Common Theme Related Lessons
Warning/alerting systems must provide sufficiently powerful cues so that flight crews respond appropriately in all flight conditions. Multiple procedures should not be assigned to critical alert sounds/displays. (Common Theme: Flawed Assumptions)
- Early versions of the 737 were designed such that the same warning sound indicated different failures depending on the phase of flight. The Helios crew, when hearing the cabin altitude horn, responded as though it was an erroneous takeoff configuration warning and never corrected the deteriorating pressurization problem. Subsequent to the accident, the system was redesigned to install incorrect takeoff configuration and excessive cabin altitude warning lights that made specific the type of warning indicated by the warning horn.

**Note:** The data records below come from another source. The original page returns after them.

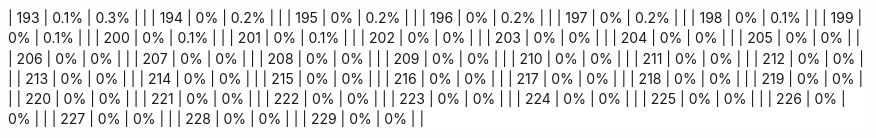 | 193 | 0.1% | 0.3% |  |
| 194 | 0% | 0.2% |  |
| 195 | 0% | 0.2% |  |
| 196 | 0% | 0.2% |  |
| 197 | 0% | 0.2% |  |
| 198 | 0% | 0.1% |  |
| 199 | 0% | 0.1% |  |
| 200 | 0% | 0.1% |  |
| 201 | 0% | 0.1% |  |
| 202 | 0% | 0% |  |
| 203 | 0% | 0% |  |
| 204 | 0% | 0% |  |
| 205 | 0% | 0% |  |
| 206 | 0% | 0% |  |
| 207 | 0% | 0% |  |
| 208 | 0% | 0% |  |
| 209 | 0% | 0% |  |
| 210 | 0% | 0% |  |
| 211 | 0% | 0% |  |
| 212 | 0% | 0% |  |
| 213 | 0% | 0% |  |
| 214 | 0% | 0% |  |
| 215 | 0% | 0% |  |
| 216 | 0% | 0% |  |
| 217 | 0% | 0% |  |
| 218 | 0% | 0% |  |
| 219 | 0% | 0% |  |
| 220 | 0% | 0% |  |
| 221 | 0% | 0% |  |
| 222 | 0% | 0% |  |
| 223 | 0% | 0% |  |
| 224 | 0% | 0% |  |
| 225 | 0% | 0% |  |
| 226 | 0% | 0% |  |
| 227 | 0% | 0% |  |
| 228 | 0% | 0% |  |
| 229 | 0% | 0% |  |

Proper performance of preflight procedures and adherence to checklist items and standard operating procedures is a critical task for flight crew. (Common Theme: Human Error)
- The Helios flight crew failed to properly configure the aircraft's pressurization system for flight during the initial preflight procedure. Moving the panel mode select switch from "MAN" (manual) to "AUTO" (automatic) would have pressurized the airplane. Their subsequent failure to identify and rectify the configuration error during the preflight checklist and again during the after-takeoff checklist was identified by investigators as the direct cause of this accident.